====== Records for processing ======

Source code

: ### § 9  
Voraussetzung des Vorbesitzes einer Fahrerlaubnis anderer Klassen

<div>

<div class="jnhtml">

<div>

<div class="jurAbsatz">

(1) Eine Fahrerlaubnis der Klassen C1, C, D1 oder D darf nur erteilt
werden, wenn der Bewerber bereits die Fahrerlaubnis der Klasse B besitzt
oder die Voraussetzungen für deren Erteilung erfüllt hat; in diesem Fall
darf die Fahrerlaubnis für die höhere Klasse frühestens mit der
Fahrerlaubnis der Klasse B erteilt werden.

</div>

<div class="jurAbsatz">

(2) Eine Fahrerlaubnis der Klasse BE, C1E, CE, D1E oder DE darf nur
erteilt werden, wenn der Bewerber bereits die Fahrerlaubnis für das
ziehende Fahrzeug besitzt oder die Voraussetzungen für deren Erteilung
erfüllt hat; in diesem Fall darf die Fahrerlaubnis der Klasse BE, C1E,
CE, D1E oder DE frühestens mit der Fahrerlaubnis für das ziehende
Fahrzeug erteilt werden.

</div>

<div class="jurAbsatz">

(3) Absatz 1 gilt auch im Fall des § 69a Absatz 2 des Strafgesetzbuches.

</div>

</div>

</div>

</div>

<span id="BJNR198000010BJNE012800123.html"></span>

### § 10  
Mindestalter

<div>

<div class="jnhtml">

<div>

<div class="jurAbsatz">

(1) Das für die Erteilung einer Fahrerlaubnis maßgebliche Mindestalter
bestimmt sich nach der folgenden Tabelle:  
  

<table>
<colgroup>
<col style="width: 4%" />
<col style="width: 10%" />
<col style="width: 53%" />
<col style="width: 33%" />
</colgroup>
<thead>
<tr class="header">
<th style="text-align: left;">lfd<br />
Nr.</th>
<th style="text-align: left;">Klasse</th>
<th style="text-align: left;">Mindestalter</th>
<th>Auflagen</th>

======
====== Records for processing ======

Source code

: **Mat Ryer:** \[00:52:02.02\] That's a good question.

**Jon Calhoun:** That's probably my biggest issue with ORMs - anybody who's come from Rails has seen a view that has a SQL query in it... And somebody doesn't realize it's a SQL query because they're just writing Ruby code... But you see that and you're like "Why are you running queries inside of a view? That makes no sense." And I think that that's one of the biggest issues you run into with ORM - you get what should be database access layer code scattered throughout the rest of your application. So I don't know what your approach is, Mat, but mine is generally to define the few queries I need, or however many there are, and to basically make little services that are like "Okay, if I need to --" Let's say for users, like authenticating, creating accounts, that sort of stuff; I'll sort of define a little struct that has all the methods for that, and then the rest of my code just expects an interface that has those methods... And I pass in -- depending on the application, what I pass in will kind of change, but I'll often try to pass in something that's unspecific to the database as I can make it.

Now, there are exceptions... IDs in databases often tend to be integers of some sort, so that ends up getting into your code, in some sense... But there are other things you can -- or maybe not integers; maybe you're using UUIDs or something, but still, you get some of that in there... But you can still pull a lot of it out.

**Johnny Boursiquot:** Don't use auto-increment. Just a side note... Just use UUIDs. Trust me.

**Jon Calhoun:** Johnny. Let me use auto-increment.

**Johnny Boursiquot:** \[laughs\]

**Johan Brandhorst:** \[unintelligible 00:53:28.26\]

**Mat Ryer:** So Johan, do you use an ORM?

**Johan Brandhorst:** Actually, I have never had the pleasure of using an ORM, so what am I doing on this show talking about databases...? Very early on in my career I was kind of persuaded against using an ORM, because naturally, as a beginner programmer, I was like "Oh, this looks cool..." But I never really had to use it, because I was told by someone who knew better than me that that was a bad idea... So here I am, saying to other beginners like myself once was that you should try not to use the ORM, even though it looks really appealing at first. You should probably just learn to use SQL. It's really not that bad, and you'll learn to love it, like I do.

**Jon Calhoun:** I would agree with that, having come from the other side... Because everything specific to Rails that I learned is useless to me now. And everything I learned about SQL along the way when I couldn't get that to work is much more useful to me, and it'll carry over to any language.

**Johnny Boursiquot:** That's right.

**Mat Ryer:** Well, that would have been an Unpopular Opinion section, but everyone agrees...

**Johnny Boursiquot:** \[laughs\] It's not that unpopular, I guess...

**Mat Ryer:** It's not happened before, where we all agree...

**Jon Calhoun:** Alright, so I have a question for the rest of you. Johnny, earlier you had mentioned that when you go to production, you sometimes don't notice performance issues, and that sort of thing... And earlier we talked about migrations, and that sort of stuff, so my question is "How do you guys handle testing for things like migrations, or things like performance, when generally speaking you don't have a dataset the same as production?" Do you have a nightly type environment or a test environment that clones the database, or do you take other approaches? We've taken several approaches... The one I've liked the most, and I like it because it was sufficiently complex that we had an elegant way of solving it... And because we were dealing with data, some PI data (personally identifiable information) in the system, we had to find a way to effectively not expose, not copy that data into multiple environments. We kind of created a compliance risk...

======

» **Task statement**: Please copy out everything from the line containing "can make it." down to the line containing "use an ORM?", with both of those lines included.

» **Result of this exercise**:
**Jon Calhoun:** That's probably my biggest issue with ORMs - anybody who's come from Rails has seen a view that has a SQL query in it... And somebody doesn't realize it's a SQL query because they're just writing Ruby code... But you see that and you're like "Why are you running queries inside of a view? That makes no sense." And I think that that's one of the biggest issues you run into with ORM - you get what should be database access layer code scattered throughout the rest of your application. So I don't know what your approach is, Mat, but mine is generally to define the few queries I need, or however many there are, and to basically make little services that are like "Okay, if I need to --" Let's say for users, like authenticating, creating accounts, that sort of stuff; I'll sort of define a little struct that has all the methods for that, and then the rest of my code just expects an interface that has those methods... And I pass in -- depending on the application, what I pass in will kind of change, but I'll often try to pass in something that's unspecific to the database as I can make it.

Now, there are exceptions... IDs in databases often tend to be integers of some sort, so that ends up getting into your code, in some sense... But there are other things you can -- or maybe not integers; maybe you're using UUIDs or something, but still, you get some of that in there... But you can still pull a lot of it out.

**Johnny Boursiquot:** Don't use auto-increment. Just a side note... Just use UUIDs. Trust me.

**Jon Calhoun:** Johnny. Let me use auto-increment.

**Johnny Boursiquot:** \[laughs\]

**Johan Brandhorst:** \[unintelligible 00:53:28.26\]

**Mat Ryer:** So Johan, do you use an ORM?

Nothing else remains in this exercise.